Anthony testified he got up, put on his boots and a sweater and went into his safe to get a gun and a “handful of shells.”
“When you got the gun from the safe, were you intending to use it?” Anthony’s lawyer Brian Beresh asked his client who responded “No.”
“So why did you take ammunition?” Beresh asked.
“I believed these guys were armed. That they had guns and were going to use them,” Bilodeau testified.
He said put the ammunition in his cupholder, the unloaded gun on the passenger seat and drove in the direction his father and brother had said they were driving.
“I just thought that this was going to fizzle out and nothing was going to come of it,” he testified.
Throughout the drive, his cellphone remained on and connected to Roger and the teenage son who had called Anthony on their vehicle’s Bluetooth speaker.
At one point, Anthony heard his brother say the truck they were chasing stopped.
“’I heard my dad say, ‘What are you guys doing at my yard?’ and did not hear a response.”
He said he then heard what sounded like a window smashing. According to statements to police and other witness testimony, one of the victims punched and broke the passenger side window of the Bilodeau vehicle.
“At that point, I knew I had to get there because I knew they were in trouble and I had to help,” Anthony testified.
He said he heard his younger brother scream at someone to get off him and to leave him alone.

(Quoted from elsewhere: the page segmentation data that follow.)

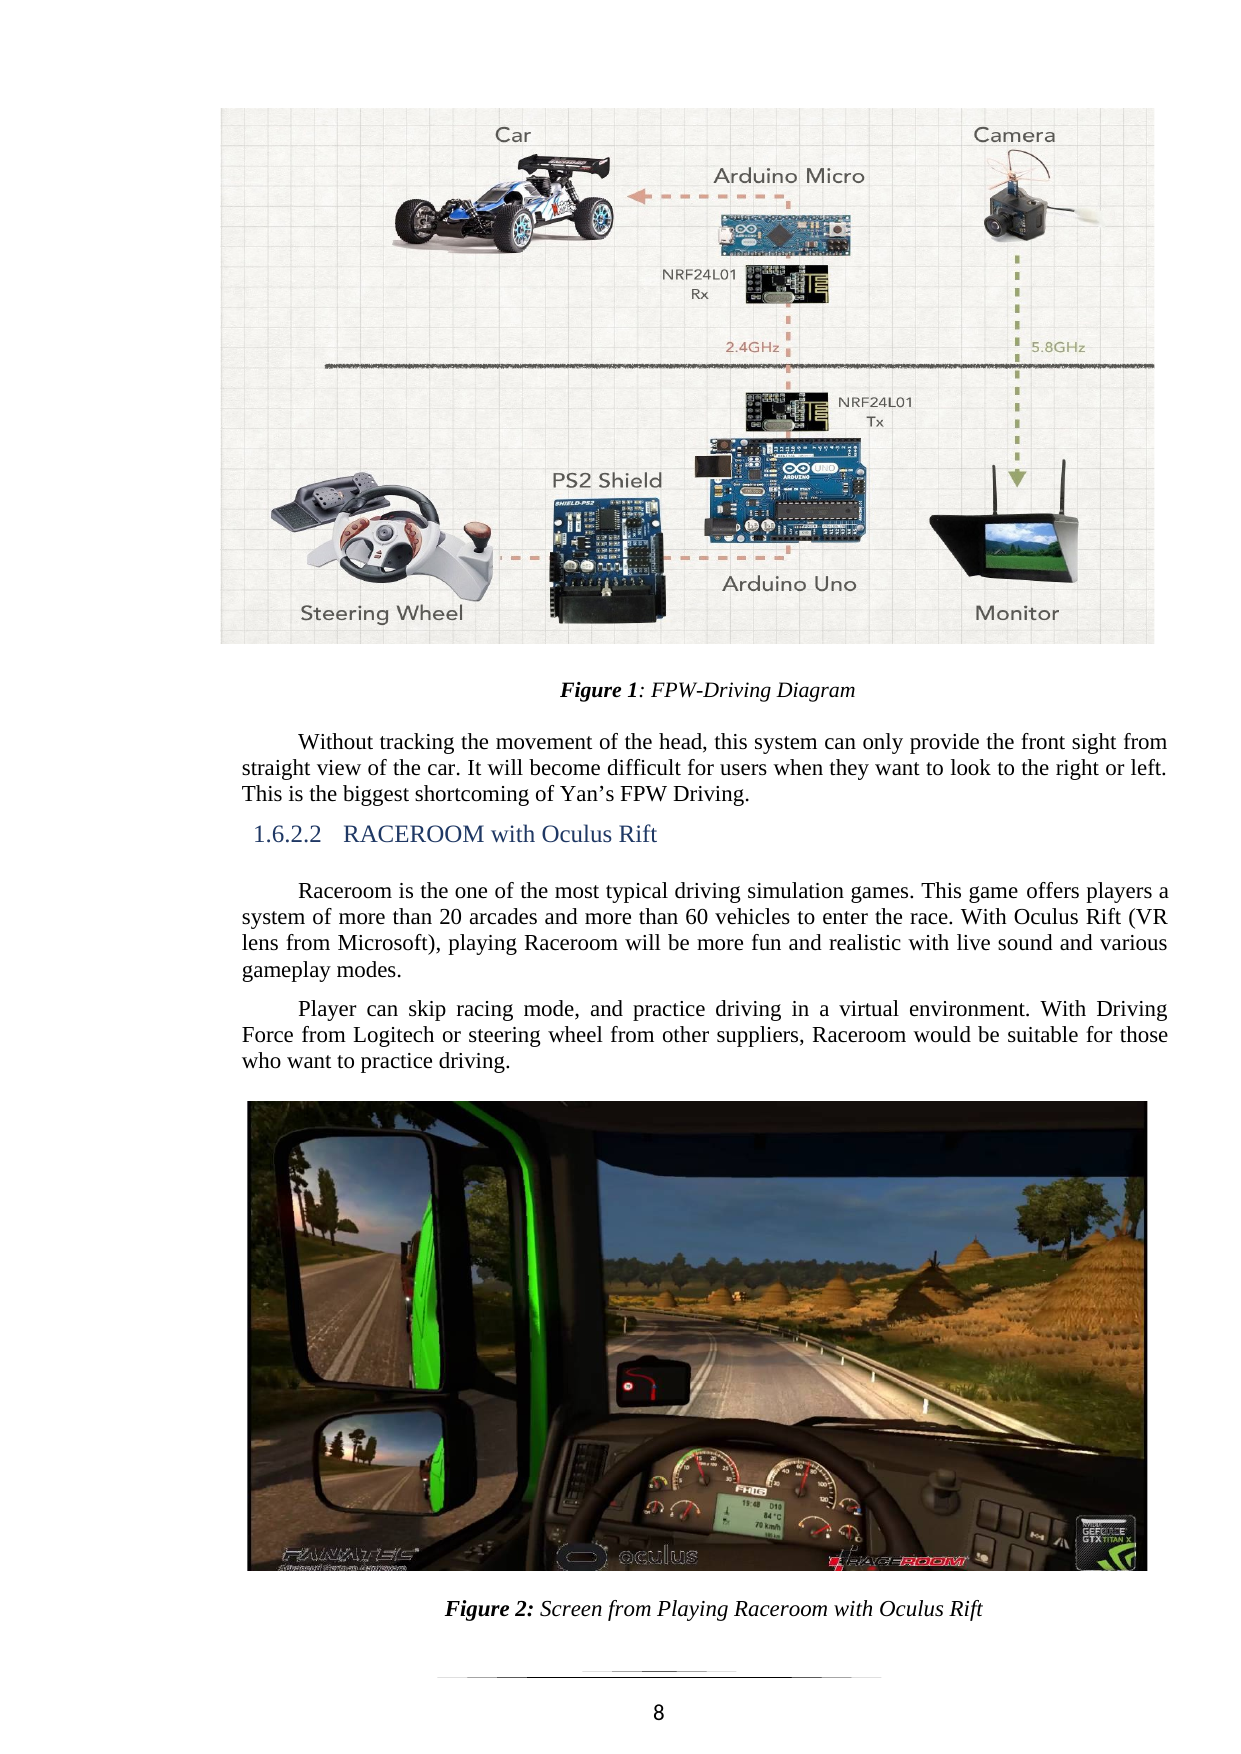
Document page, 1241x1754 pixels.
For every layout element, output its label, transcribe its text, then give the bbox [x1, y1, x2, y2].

text Player can skip racing mode, and practice driving in a virtual environment. With Driving Force from Logitech or steering wheel from other suppliers, Raceroom would be suitable for those who want to practice driving. [242, 994, 1169, 1074]
text Without tracking the movement of the head, this system can only provide the front sight from straight view of the car. It will become difficult for users when they want to look to the right or left. This is the biggest shortcoming of Yan’s FPW Driving. [242, 728, 1169, 807]
text Figure 2: Screen from Playing Raceroom with Oculus Rift [242, 1099, 1169, 1622]
picture [220, 108, 1154, 643]
text Raceroom is the one of the most typical driving simulation games. This game offers players a system of more than 20 arcades and more than 60 vehicles to enter the race. With Oculus Rift (VR lens from Microsoft), playing Raceroom will be more fun and realistic with live sound and various gameplay modes. [242, 877, 1169, 982]
subtitle RACEROOM with Oculus Rift [253, 819, 1169, 848]
picture [247, 1101, 1148, 1571]
text Figure 1: FPW-Driving Diagram [248, 677, 1169, 702]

“It made the hair on your neck stand up. It was blood-curdling.”
“I heard a man’s voice say ‘Go get a knife so I can kill these f—ers,’” Anthony said.
“And that’s when I heard [the brother’s] voice saying ‘Don’t kill my dad, don’t kill my dad.’ I was wiping tears on the way there. I didn’t think I was going to make it.”
For a few seconds, he heard nothing and wasn’t sure what was happening.
Then Anthony said he could hear his father saying “Calm down, we wanna talk. I just want to know why you’re in our yard.”
When asked by Beresh whether he could hear a response, Bilodeau said he heard a loud “F— you.”
“I believed I was going to get there and they were going to be dead.”
When he pulled up to the intersection where his father’s vehicle was stopped beside a Dodge truck, Anthony said he saw a man choking his father.
He loaded his gun in the cab of the truck.
“Because at that point, I believed someone had a knife. I believed there was weapons. I knew they were in trouble,” Anthony testified.
He insisted that, at that point, he still had no intention of using it.
Anthony told the court he stepped out of his truck, racked the action on the gun, pointed it to the ground and yelled ‘Hey, that’s enough.’
He says one of the strangers yelled to the other “Go get my gun, let’s kill this mother f—er.”
Within seconds, he said the passenger door of the Dodge opened, the other man got out and opened the back passenger door.
Anthony said that man pulled out “a very large firearm” which he held across his chest as he started walking towards Anthony.
That was the first time Bilodeau said he saw either of the victims with a weapon.
He claimed that man pointed his gun at Anthony and threatened to kill him, so Anthony shot that man three times.
He testified he only checked on that victim to see if he still had a gun.
Earlier in the trial, Sansom’s wife Sarah testified her husband was not an aggressive man and that he and his uncle had been in the area hunting to feed others within the Metis community.
Anthony Bilodeau testified that, after the shootings, he cut up the gun he used and put it in a box which he took to the dump.
He also took unique spotlights off his truck and took those to the dump.
When asked why they didn’t call 911, Anthony said, “I was afraid.
“I was afraid of going to jail for protecting my family.”
Crown prosecutors will cross examine Anthony starting Thursday.